State Able to Recover Medicaid Expenses From Husband’s Annuity For Benefits Incurred After His Death
Betty Hutcherson, and Arizona resident, entered a nursing home. In an effort to qualify for Medicaid, John purchased an annuity that listed the state and Hutcherson’s daughter, Rebecca, as primary and secondary beneficiary, respectively. According to 42 U.S.C. § 1396p(c)(1)(F), an annuity that names the state as a primary remainder beneficiary “for at least a total amount of medical assistance paid on behalf of the institutionalized individual” is not a transfer of an asset for below-market value. When John died, the state had paid $23,840.51 for Betty’s care and the annuity had $75,000 left.
In a claim filed in federal court in Arizona, Rebecca asked the court to declare that the state’s ability to recover from the annuity was limited to the amount the state had paid up to the point of John’s death. After the court granted the state’s request for summary judgment, Rebecca appealed.
In Hutcherson v.
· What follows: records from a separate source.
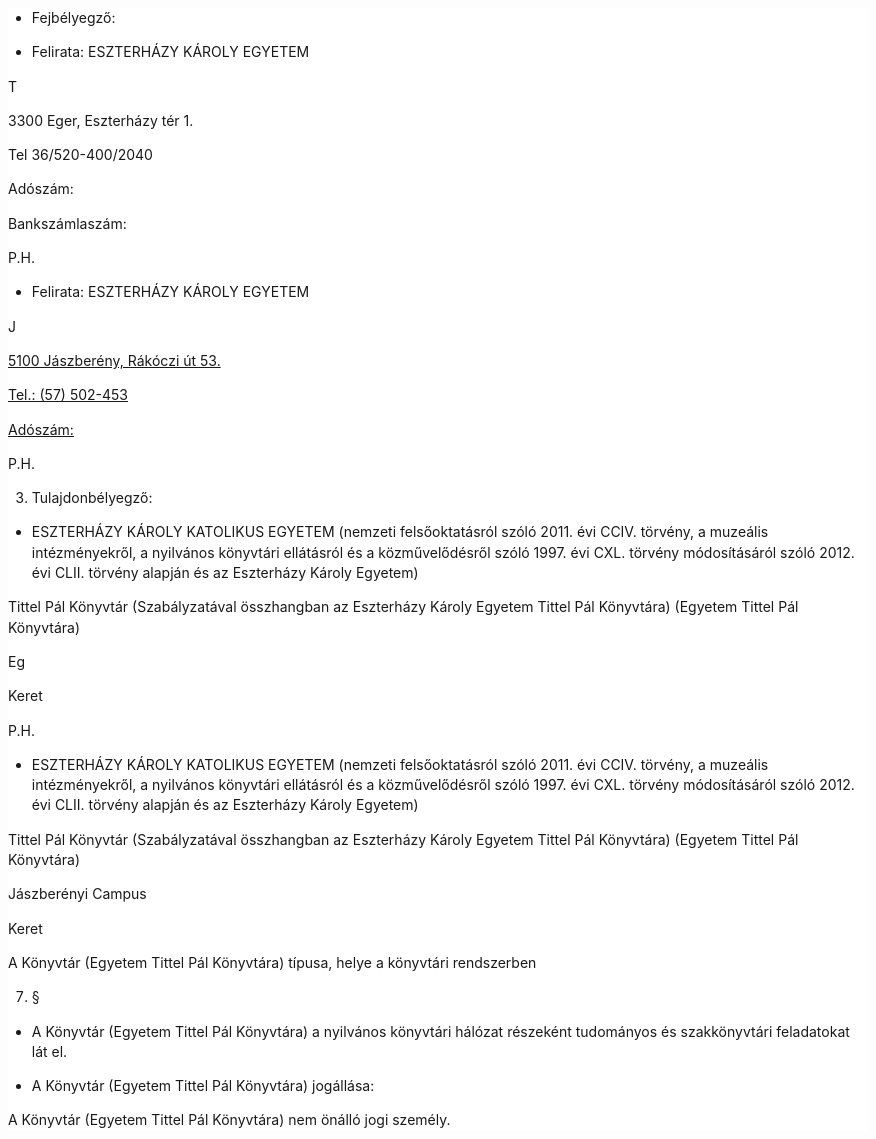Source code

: - Fejbélyegző:

- Felirata: ESZTERHÁZY KÁROLY EGYETEM

T

3300 Eger, Eszterházy tér 1.

Tel 36/520-400/2040

Adószám:

Bankszámlaszám:

P.H.

- Felirata: ESZTERHÁZY KÁROLY EGYETEM

J

[5100 Jászberény, Rákóczi út 53.](mailto:tpkm@ektf.hu)

[Tel.: (57) 502-453](mailto:tpkm@ektf.hu)

[Adószám:](mailto:tpkm@ektf.hu)

P.H.

3)  Tulajdonbélyegző:

- ESZTERHÁZY KÁROLY KATOLIKUS EGYETEM (nemzeti felsőoktatásról szóló 2011. évi CCIV. törvény, a muzeális intézményekről, a nyilvános könyvtári ellátásról és a közművelődésről szóló 1997. évi CXL. törvény módosításáról szóló 2012. évi CLII. törvény alapján és az Eszterházy Károly Egyetem)

Tittel Pál Könyvtár (Szabályzatával összhangban az Eszterházy Károly Egyetem Tittel Pál Könyvtára) (Egyetem Tittel Pál Könyvtára)

Eg

Keret

P.H.

- ESZTERHÁZY KÁROLY KATOLIKUS EGYETEM (nemzeti felsőoktatásról szóló 2011. évi CCIV. törvény, a muzeális intézményekről, a nyilvános könyvtári ellátásról és a közművelődésről szóló 1997. évi CXL. törvény módosításáról szóló 2012. évi CLII. törvény alapján és az Eszterházy Károly Egyetem)

Tittel Pál Könyvtár (Szabályzatával összhangban az Eszterházy Károly Egyetem Tittel Pál Könyvtára) (Egyetem Tittel Pál Könyvtára)

Jászberényi Campus

Keret

A Könyvtár (Egyetem Tittel Pál Könyvtára) típusa, helye a könyvtári rendszerben

7. §

- A Könyvtár (Egyetem Tittel Pál Könyvtára) a nyilvános könyvtári hálózat részeként tudományos és szakkönyvtári feladatokat lát el.

- A Könyvtár (Egyetem Tittel Pál Könyvtára) jogállása:

A Könyvtár (Egyetem Tittel Pál Könyvtára) nem önálló jogi személy.
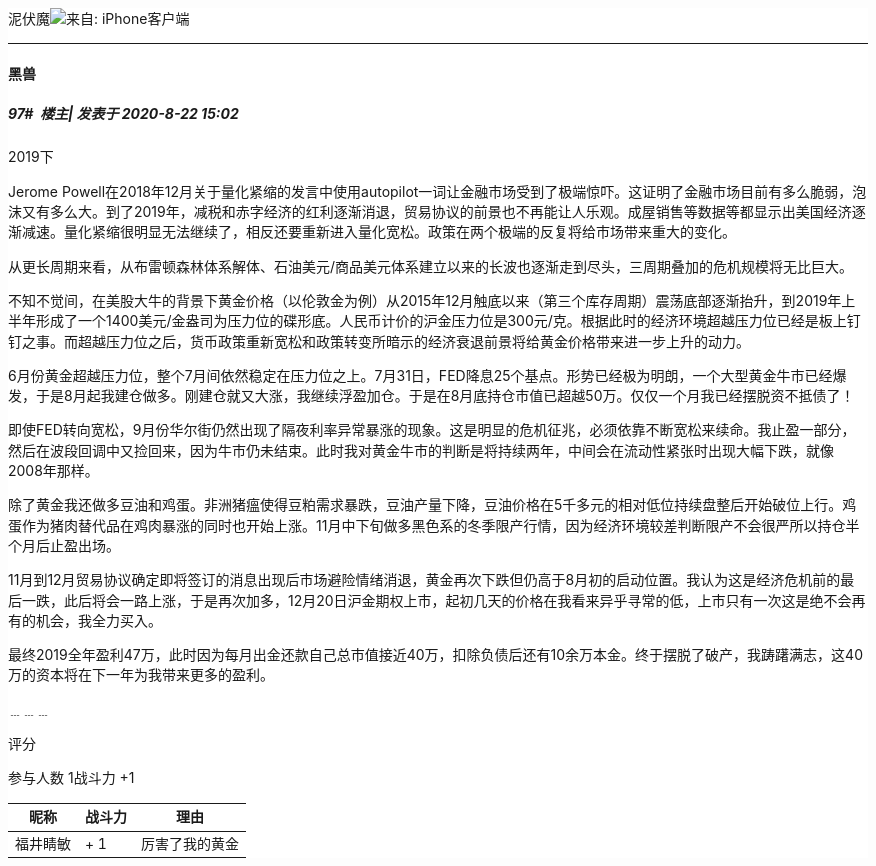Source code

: 


泥伏魔<img src="https://static.saraba1st.com/image/smiley/face2017/068.png" referrerpolicy="no-referrer">来自: iPhone客户端







*****

####  黑兽  
##### 97#         楼主| 发表于 2020-8-22 15:02




2019下


Jerome Powell在2018年12月关于量化紧缩的发言中使用autopilot一词让金融市场受到了极端惊吓。这证明了金融市场目前有多么脆弱，泡沫又有多么大。到了2019年，减税和赤字经济的红利逐渐消退，贸易协议的前景也不再能让人乐观。成屋销售等数据等都显示出美国经济逐渐减速。量化紧缩很明显无法继续了，相反还要重新进入量化宽松。政策在两个极端的反复将给市场带来重大的变化。


从更长周期来看，从布雷顿森林体系解体、石油美元/商品美元体系建立以来的长波也逐渐走到尽头，三周期叠加的危机规模将无比巨大。


不知不觉间，在美股大牛的背景下黄金价格（以伦敦金为例）从2015年12月触底以来（第三个库存周期）震荡底部逐渐抬升，到2019年上半年形成了一个1400美元/金盎司为压力位的碟形底。人民币计价的沪金压力位是300元/克。根据此时的经济环境超越压力位已经是板上钉钉之事。而超越压力位之后，货币政策重新宽松和政策转变所暗示的经济衰退前景将给黄金价格带来进一步上升的动力。


6月份黄金超越压力位，整个7月间依然稳定在压力位之上。7月31日，FED降息25个基点。形势已经极为明朗，一个大型黄金牛市已经爆发，于是8月起我建仓做多。刚建仓就又大涨，我继续浮盈加仓。于是在8月底持仓市值已超越50万。仅仅一个月我已经摆脱资不抵债了！


即使FED转向宽松，9月份华尔街仍然出现了隔夜利率异常暴涨的现象。这是明显的危机征兆，必须依靠不断宽松来续命。我止盈一部分，然后在波段回调中又捡回来，因为牛市仍未结束。此时我对黄金牛市的判断是将持续两年，中间会在流动性紧张时出现大幅下跌，就像2008年那样。


除了黄金我还做多豆油和鸡蛋。非洲猪瘟使得豆粕需求暴跌，豆油产量下降，豆油价格在5千多元的相对低位持续盘整后开始破位上行。鸡蛋作为猪肉替代品在鸡肉暴涨的同时也开始上涨。11月中下旬做多黑色系的冬季限产行情，因为经济环境较差判断限产不会很严所以持仓半个月后止盈出场。


11月到12月贸易协议确定即将签订的消息出现后市场避险情绪消退，黄金再次下跌但仍高于8月初的启动位置。我认为这是经济危机前的最后一跌，此后将会一路上涨，于是再次加多，12月20日沪金期权上市，起初几天的价格在我看来异乎寻常的低，上市只有一次这是绝不会再有的机会，我全力买入。


最终2019全年盈利47万，此时因为每月出金还款自己总市值接近40万，扣除负债后还有10余万本金。终于摆脱了破产，我踌躇满志，这40万的资本将在下一年为我带来更多的盈利。



﹍﹍﹍

评分





 参与人数 1战斗力 +1

|昵称|战斗力|理由|
|----|---|---|
| 福井睛敏| + 1|厉害了我的黄金|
Arizona Health Care Cost Cont. Syst. Adm. (U.S. Ct. App., 9th Cir., Jan. 27, 2012), the U.S. Court of Appeals for the Ninth Circuit affirmed the lower court’s holding, finding that the state had the ability to recover from the annuity Medicaid expenses incurred after John’s death.
See State Can Recover From Spouse’s Annuity for Medicaid Benefits Paid After Spouse Died, Elder Law Answers, Jan. 30, 2012.